**Problem statement:** Each line below from the one containing "Table 2: Addition" through the one containing "Figure 1: XRD" is to be given again exactly, and no line outside that span.

Data extracts START

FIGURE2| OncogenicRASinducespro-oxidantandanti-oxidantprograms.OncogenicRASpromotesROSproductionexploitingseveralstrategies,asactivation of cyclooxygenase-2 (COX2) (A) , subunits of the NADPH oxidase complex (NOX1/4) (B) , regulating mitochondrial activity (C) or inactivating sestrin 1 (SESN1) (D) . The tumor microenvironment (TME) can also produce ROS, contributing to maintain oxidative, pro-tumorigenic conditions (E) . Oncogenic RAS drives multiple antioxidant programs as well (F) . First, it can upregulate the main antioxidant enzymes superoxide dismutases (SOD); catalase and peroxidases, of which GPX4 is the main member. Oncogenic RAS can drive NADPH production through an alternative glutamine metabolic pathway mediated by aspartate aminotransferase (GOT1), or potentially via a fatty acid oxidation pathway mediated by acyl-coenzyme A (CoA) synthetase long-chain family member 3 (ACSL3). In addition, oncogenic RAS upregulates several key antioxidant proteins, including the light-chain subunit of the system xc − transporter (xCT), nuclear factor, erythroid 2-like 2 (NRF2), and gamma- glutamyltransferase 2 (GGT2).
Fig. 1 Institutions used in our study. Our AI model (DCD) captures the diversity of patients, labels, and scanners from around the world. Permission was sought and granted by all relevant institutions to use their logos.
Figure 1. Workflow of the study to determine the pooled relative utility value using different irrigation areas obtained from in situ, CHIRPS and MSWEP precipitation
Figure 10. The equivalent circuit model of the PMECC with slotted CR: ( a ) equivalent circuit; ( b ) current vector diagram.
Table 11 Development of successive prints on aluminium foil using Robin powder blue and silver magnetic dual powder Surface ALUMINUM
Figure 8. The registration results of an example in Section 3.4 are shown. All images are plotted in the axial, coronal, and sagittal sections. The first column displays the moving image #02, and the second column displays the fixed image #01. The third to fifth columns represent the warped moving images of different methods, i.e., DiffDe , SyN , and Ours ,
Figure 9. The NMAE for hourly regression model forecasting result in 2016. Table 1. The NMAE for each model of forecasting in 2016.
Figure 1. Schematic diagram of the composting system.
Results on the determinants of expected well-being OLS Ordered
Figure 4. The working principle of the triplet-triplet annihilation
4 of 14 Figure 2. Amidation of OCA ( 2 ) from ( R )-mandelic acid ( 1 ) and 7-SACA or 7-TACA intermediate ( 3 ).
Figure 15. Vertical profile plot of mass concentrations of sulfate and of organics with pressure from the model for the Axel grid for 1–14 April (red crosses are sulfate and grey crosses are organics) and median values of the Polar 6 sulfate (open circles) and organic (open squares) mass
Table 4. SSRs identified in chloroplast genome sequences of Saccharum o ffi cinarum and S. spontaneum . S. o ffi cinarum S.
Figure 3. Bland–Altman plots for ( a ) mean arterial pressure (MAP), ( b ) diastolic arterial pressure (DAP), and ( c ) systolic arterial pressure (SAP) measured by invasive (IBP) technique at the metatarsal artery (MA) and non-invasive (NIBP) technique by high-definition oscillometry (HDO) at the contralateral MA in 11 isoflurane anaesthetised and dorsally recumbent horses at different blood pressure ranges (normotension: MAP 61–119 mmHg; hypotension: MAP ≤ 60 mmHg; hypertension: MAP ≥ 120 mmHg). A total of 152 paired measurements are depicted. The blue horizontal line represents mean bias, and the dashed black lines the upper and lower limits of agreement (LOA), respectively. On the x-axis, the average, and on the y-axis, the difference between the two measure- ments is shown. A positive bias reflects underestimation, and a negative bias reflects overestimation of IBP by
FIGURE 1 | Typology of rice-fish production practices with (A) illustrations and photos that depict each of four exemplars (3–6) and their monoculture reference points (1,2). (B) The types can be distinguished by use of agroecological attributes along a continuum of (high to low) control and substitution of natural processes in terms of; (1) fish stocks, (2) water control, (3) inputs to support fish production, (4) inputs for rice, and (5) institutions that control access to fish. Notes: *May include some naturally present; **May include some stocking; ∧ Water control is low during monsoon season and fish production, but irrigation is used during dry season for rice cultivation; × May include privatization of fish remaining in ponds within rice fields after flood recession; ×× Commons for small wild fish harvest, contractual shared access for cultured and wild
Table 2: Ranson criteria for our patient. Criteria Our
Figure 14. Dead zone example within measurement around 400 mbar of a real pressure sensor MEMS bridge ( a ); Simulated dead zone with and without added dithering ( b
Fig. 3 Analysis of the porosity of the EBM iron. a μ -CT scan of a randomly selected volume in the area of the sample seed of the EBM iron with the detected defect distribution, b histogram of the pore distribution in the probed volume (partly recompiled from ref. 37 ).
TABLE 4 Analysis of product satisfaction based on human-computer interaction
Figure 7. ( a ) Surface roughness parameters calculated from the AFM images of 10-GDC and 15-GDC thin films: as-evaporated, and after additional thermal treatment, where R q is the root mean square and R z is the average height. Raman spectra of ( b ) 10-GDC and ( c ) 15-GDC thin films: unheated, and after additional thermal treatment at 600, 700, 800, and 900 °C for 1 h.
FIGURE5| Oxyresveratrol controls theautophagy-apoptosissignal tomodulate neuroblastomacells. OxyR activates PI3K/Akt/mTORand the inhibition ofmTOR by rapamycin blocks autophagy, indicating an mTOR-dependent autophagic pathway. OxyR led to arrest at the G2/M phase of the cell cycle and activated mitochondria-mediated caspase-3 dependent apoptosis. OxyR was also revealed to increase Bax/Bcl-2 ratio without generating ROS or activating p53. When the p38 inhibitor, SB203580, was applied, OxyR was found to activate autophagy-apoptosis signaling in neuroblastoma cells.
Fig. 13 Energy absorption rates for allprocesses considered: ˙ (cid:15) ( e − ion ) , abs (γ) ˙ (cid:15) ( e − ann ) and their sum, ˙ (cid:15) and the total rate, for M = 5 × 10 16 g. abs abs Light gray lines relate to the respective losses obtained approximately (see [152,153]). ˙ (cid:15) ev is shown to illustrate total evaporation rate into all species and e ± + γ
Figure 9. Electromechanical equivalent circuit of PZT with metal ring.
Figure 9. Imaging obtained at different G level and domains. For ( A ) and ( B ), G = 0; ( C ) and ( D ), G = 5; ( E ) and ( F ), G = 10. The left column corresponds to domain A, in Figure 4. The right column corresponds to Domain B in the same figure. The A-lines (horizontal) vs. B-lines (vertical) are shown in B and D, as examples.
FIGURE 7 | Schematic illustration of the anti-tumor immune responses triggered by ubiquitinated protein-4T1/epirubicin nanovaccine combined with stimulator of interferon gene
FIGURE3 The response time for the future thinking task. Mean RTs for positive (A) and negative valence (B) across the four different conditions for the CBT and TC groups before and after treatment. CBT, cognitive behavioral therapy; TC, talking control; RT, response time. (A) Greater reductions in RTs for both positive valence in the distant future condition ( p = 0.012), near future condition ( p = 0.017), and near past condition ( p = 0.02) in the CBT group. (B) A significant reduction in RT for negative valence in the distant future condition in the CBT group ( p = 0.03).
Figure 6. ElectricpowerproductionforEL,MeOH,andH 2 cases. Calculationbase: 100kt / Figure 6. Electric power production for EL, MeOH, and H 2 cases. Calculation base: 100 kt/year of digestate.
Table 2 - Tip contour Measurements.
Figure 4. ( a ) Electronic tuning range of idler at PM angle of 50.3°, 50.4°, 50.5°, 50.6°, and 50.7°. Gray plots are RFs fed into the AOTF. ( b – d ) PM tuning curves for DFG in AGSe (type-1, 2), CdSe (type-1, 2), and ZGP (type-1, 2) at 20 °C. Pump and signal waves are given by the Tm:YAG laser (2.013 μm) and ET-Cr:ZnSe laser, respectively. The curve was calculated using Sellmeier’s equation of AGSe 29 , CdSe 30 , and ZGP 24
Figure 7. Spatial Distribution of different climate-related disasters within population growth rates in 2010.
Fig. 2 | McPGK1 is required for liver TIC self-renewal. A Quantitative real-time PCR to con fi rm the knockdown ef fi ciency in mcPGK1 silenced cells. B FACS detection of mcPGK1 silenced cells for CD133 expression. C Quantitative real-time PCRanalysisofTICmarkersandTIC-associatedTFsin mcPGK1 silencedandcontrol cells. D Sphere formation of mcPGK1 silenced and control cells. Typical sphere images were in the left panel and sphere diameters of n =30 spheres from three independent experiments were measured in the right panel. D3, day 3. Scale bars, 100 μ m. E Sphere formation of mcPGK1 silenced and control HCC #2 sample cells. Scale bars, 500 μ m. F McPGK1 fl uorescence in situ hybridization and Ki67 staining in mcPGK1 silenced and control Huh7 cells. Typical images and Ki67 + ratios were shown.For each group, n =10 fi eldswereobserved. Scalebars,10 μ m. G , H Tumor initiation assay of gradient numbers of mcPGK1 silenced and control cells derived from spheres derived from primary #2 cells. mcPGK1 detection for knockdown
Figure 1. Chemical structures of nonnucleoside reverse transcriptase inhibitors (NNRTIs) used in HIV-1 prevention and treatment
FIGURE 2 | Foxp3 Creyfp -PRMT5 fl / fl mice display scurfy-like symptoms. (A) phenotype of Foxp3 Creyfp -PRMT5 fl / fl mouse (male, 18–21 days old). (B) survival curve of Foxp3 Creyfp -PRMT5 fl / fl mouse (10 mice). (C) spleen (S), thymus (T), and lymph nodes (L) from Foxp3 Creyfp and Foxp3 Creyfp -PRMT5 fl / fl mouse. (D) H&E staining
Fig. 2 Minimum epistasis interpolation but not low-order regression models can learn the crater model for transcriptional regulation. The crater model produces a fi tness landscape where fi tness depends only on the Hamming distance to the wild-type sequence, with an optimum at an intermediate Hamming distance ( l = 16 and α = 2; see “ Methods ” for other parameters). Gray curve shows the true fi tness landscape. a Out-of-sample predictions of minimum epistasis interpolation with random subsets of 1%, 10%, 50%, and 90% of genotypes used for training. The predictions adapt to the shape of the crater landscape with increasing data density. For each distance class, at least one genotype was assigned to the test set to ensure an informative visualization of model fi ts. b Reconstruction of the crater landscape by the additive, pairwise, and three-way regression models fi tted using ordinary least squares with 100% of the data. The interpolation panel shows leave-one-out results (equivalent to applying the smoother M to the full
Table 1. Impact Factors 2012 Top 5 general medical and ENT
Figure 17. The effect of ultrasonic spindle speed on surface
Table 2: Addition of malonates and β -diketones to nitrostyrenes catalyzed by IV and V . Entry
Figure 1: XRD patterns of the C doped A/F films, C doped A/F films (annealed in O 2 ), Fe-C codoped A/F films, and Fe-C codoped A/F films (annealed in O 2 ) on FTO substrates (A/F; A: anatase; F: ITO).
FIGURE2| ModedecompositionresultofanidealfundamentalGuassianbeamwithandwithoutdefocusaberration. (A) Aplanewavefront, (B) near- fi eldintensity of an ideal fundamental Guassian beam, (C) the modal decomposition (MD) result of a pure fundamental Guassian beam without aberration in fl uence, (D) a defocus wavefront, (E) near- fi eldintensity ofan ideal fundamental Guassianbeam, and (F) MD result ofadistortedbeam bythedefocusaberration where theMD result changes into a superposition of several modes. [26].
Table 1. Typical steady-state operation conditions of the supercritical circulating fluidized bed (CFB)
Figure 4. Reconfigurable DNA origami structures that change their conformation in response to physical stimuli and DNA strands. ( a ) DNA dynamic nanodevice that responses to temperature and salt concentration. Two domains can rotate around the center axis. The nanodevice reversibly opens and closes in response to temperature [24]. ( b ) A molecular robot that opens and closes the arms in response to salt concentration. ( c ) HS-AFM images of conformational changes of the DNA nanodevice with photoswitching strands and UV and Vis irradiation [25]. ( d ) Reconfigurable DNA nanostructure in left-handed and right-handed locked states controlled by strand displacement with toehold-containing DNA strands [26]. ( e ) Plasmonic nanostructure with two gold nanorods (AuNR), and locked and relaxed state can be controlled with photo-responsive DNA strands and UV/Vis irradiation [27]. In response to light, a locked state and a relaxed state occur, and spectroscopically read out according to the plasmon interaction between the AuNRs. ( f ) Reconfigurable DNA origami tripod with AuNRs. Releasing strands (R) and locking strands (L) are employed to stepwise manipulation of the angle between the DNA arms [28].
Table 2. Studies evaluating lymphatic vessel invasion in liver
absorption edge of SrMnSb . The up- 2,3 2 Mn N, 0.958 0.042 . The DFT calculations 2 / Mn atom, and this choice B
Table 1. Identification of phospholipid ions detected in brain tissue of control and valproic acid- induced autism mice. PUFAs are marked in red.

Data extracts END

**Answer for this exercise:**
Table 2: Addition of malonates and β -diketones to nitrostyrenes catalyzed by IV and V . Entry
Figure 1: XRD patterns of the C doped A/F films, C doped A/F films (annealed in O 2 ), Fe-C codoped A/F films, and Fe-C codoped A/F films (annealed in O 2 ) on FTO substrates (A/F; A: anatase; F: ITO).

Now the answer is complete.